How often do we truly see young people in politics – not just waving flags, camping out, or leading college unions – but taking part in mainstream decision making? Too often, youth are locked out by tradition, hierarchy, and privilege.
As a young woman who has spent years supporting youth political engagement, I have met hundreds who hunger not to inherit the political system, but to reshape it. But in every discussion, one word always dominates: power. What we often forget – what I have come to believe – is that power must be accompanied by lawful process, the right structures, and a discourse that includes all voices.
That conviction became real for me in July, during a two-day residential workshop on Active Citizenship: Power, Process, Structure, and Discourse, organized by my team at Shaping Political Futures. Before that, I accepted inclusion in principle – but I had not grasped just how foundational it could be. For 48 hours, inclusion was not a policy to quote. It was a circle of voices learning to listen, challenge, and imagine together. We brought together 28 young leaders from across Nepal: 18 women and 10 men; among them 9 Indigenous people, 7 Madhesi/Terai, 2 Dalit, and 10 Brahmin/Chhetri.
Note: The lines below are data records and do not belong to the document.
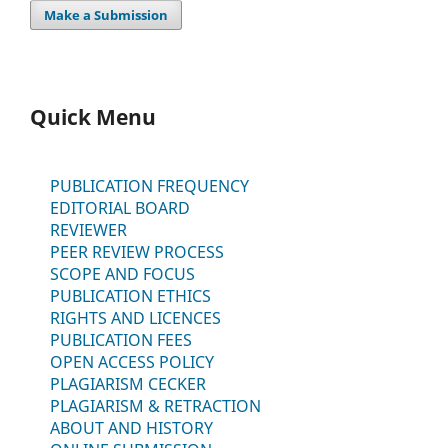
Make a Submission
Quick Menu
PUBLICATION FREQUENCY
EDITORIAL BOARD
REVIEWER
PEER REVIEW PROCESS
SCOPE AND FOCUS
PUBLICATION ETHICS
RIGHTS AND LICENCES
PUBLICATION FEES
OPEN ACCESS POLICY
PLAGIARISM CECKER
PLAGIARISM & RETRACTION
ABOUT AND HISTORY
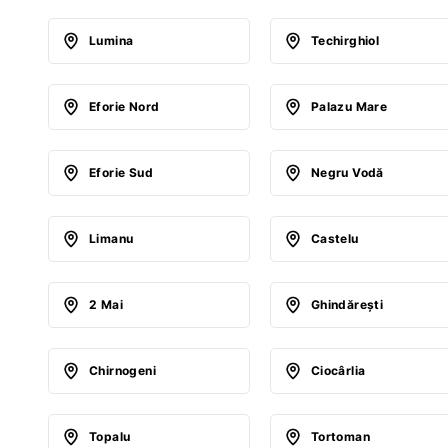
Lumina
Techirghiol
Eforie Nord
Palazu Mare
Eforie Sud
Negru Vodă
Limanu
Castelu
2 Mai
Ghindăreşti
Chirnogeni
Ciocârlia
Topalu
Tortoman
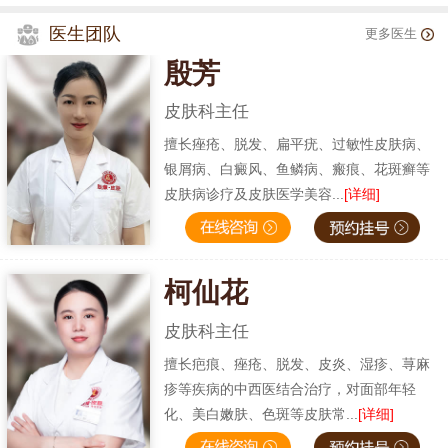
医生团队
更多医生
殷芳
皮肤科主任
擅长痤疮、脱发、扁平疣、过敏性皮肤病、
银屑病、白癜风、鱼鳞病、瘢痕、花斑癣等
皮肤病诊疗及皮肤医学美容...
[详细]
柯仙花
皮肤科主任
擅长疤痕、痤疮、脱发、皮炎、湿疹、荨麻
疹等疾病的中西医结合治疗，对面部年轻
化、美白嫩肤、色斑等皮肤常...
[详细]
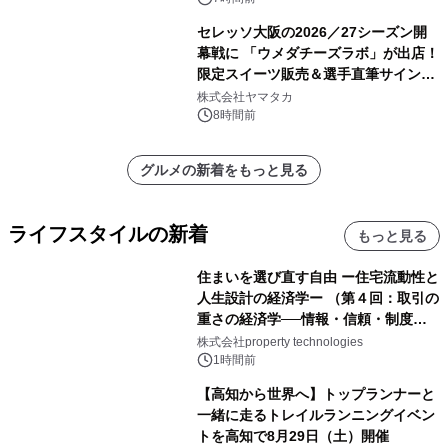
セレッソ大阪の2026／27シーズン開
幕戦に 「ウメダチーズラボ」が出店！
限定スイーツ販売＆選手直筆サイング
ッズが当たる抽選会を 8月8日に開催
株式会社ヤマタカ
8時間前
グルメの新着をもっと見る
ライフスタイルの新着
もっと見る
住まいを選び直す自由 ー住宅流動性と
人生設計の経済学ー （第４回：取引の
重さの経済学──情報・信頼・制度を
PropTechはどう組み替えるか）｜
株式会社property technologies
PropTech-Lab
1時間前
【高知から世界へ】トップランナーと
一緒に走るトレイルランニングイベン
トを高知で8月29日（土）開催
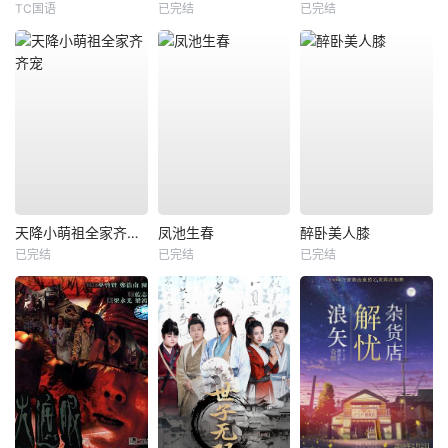
TC国语
已完结
已完结
天降小萌祖全家齐齐宠
凤池生春
醉卧美人膝
已完结
已完结
已完结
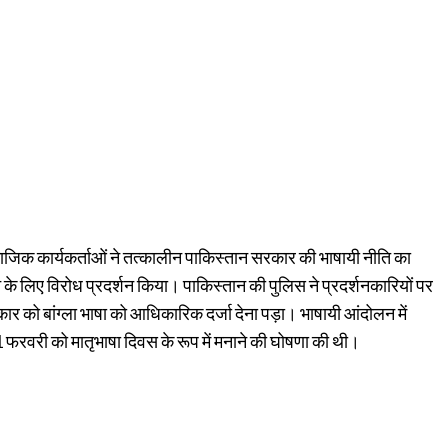
माजिक कार्यकर्ताओं ने तत्कालीन पाकिस्तान सरकार की भाषायी नीति का
के लिए विरोध प्रदर्शन किया। पाकिस्तान की पुलिस ने प्रदर्शनकारियों पर
ार को बांग्ला भाषा को आधिकारिक दर्जा देना पड़ा। भाषायी आंदोलन में
 21 फरवरी को मातृभाषा दिवस के रूप में मनाने की घोषणा की थी।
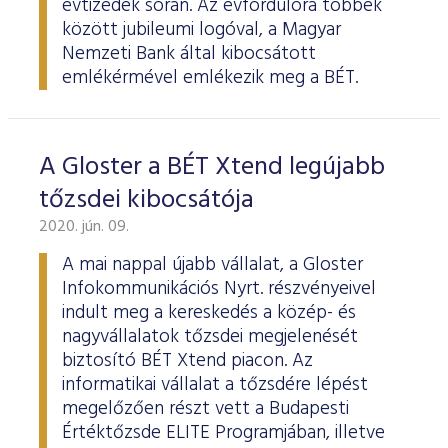
évtizedek során. Az évfordulóra többek
között jubileumi logóval, a Magyar
Nemzeti Bank által kibocsátott
emlékérmével emlékezik meg a BÉT.
A Gloster a BÉT Xtend legújabb
tőzsdei kibocsátója
2020. jún. 09.
A mai nappal újabb vállalat, a Gloster
Infokommunikációs Nyrt. részvényeivel
indult meg a kereskedés a közép- és
nagyvállalatok tőzsdei megjelenését
biztosító BÉT Xtend piacon. Az
informatikai vállalat a tőzsdére lépést
megelőzően részt vett a Budapesti
Értéktőzsde ELITE Programjában, illetve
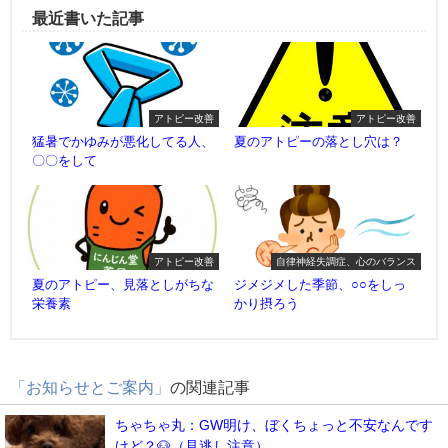
最近書いた記事
アトピー改善
アトピー改善
猛暑でかゆみが悪化してる人、
夏のアトピーの落とし穴は？
〇〇をして
アトピー改善
自律神経失調症、心のバランス
夏のアトピー、見落としがちな
ジメジメした季節、○○をしっ
栄養素
かり摂ろう
「お知らせとご案内」
の関連記事
ちゃちゃ丸：GW明け、ぼくちょっと不安なんです
けど？🐶（見逃し注意）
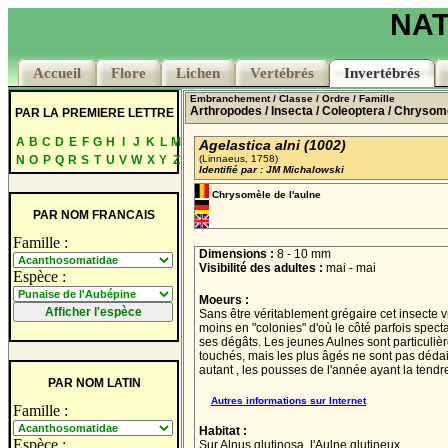
NAT
Accueil
Accueil
Flore
Flore
Lichen
Lichen
Vertébrés
Vertébrés
Invertébrés
Invertébrés
Embranchement
/ Classe
/ Ordre
/ Famille
Arthropodes
/ Insecta
/ Coleoptera
/ Chrysom
PAR LA PREMIERE LETTRE
A
B
C
D
E
F
G
H
I
J
K
L
M
Agelastica alni (1002)
N
O
P
Q
R
S
T
U
V
W
X
Y
Z
(Linnaeus, 1758)
Identifié par : JM Michalowski
Chrysomèle de l'aulne
PAR NOM FRANCAIS
Famille :
Dimensions :
8 - 10 mm
Visibilité des adultes :
mai - mai
Espèce :
Moeurs :
Sans être véritablement grégaire cet insecte v
moins en "colonies" d'où le côté parfois spect
ses dégâts. Les jeunes Aulnes sont particuliè
touchés, mais les plus âgés ne sont pas déda
autant , les pousses de l'année ayant la tendr
PAR NOM LATIN
Autres informations sur Internet
Famille :
Habitat :
Espèce :
Sur Alnus glutinosa, l'Aulne glutineux.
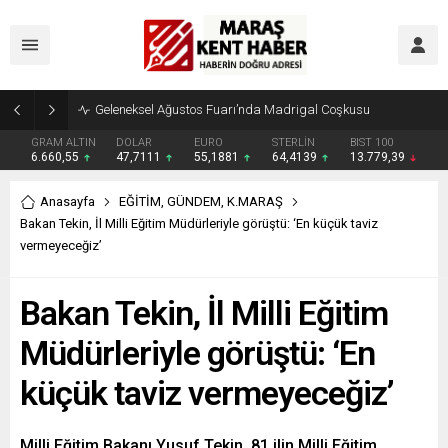
Geleneksel Ağustos Fuarı’nda Madrigal Coşkusu
GRAM ALTIN
DOLAR
EURO
STERLİN
BIST 100
6.660,55
47,7111
55,1881
64,4139
13.779,39
Anasayfa
EĞİTİM
,
GÜNDEM
,
K.MARAŞ
Bakan Tekin, İl Milli Eğitim Müdürleriyle görüştü: ‘En küçük taviz
vermeyeceğiz’
Bakan Tekin, İl Milli Eğitim
Müdürleriyle görüştü: ‘En
küçük taviz vermeyeceğiz’
Milli Eğitim Bakanı Yusuf Tekin, 81 ilin Milli Eğitim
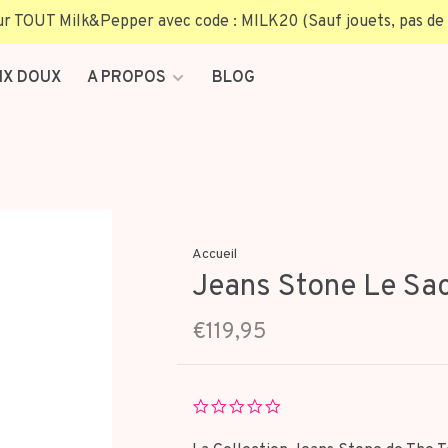
TOUT Milk&Pepper avec code : MILK20 (Sauf jouets, pas de 
IX DOUX
A PROPOS
BLOG
Accueil
Jeans Stone Le Sac
€119,95
0.0
star
rating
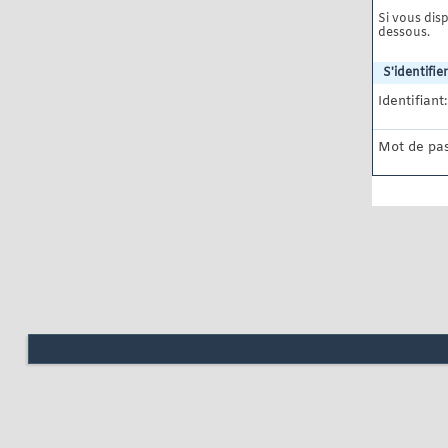
Si vous disp
dessous.
S'identifier
Identifiant:
Mot de pas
Over two days, they debated, reimagined, and defined what inclusive democracy might look like. Watching young people from different identities sit side by side – carrying stories of struggle, identity, and hope – inclusion stopped being an abstract ideal. It became a living process.
Thomas Axworthy once wrote, “Democracy is judged by the way the majority treats the minority.” In that small, vibrant room, I saw that test in motion. Inclusion begins with rights, but it must grow into participation, representation, and fairness in outcomes. After that workshop, my belief shifted: political transformation depends not just on who holds power, but how we hold space.
In Nepal today, youth make up about 42.5% of the population, and over 50% of registered voters are aged between 18 and 40. Yet in the federal House of Representatives (275 seats), only about 11% of MPs are under 40. Similarly, over 41% of elected local representatives fall in the 21–40 age group. These numbers show a yawning gap between youthful voice and actual representation.
During the workshop, we studied how inclusion cannot be achieved by policy alone. It starts with how we see problems, how we imagine solutions. Through systems thinking we traced how something as local as irregular garbage collection connects to municipal budgets, federal coordination, and citizen participation. When we see the web instead of a strand, we begin to act with purpose. Speakers like Kailash Rai and Hari Sharma reminded us that politics is not only governance; it is the invisible hierarchy that shapes everyday life-who gets to speak, who decides, who is silenced. Participants wrote letters to Members of Parliament, practiced policy making, and reflected on their positionality in systems of privilege and exclusion.
The most powerful realization was this: inclusion isn’t a checkbox. It’s something one lives every day. It starts with who you bring into the room, whose stories you make space for, and how you choose to listen when someone’s truth doesn’t feel like your own. Power isn’t confined to parliament or policy; it exists in classrooms, in conversations, in the courage to show up. Most of all, I learned that youth do not need permission to participate. We are already there. Seeing young people from Madhesh, from Indigenous communities, from the hills sit together, question the system, and dream out loud reminded me why this work matters. Democracy is not a building in Kathmandu. It is a living system shaped by everyday choices, conversations, and the courage to build something new.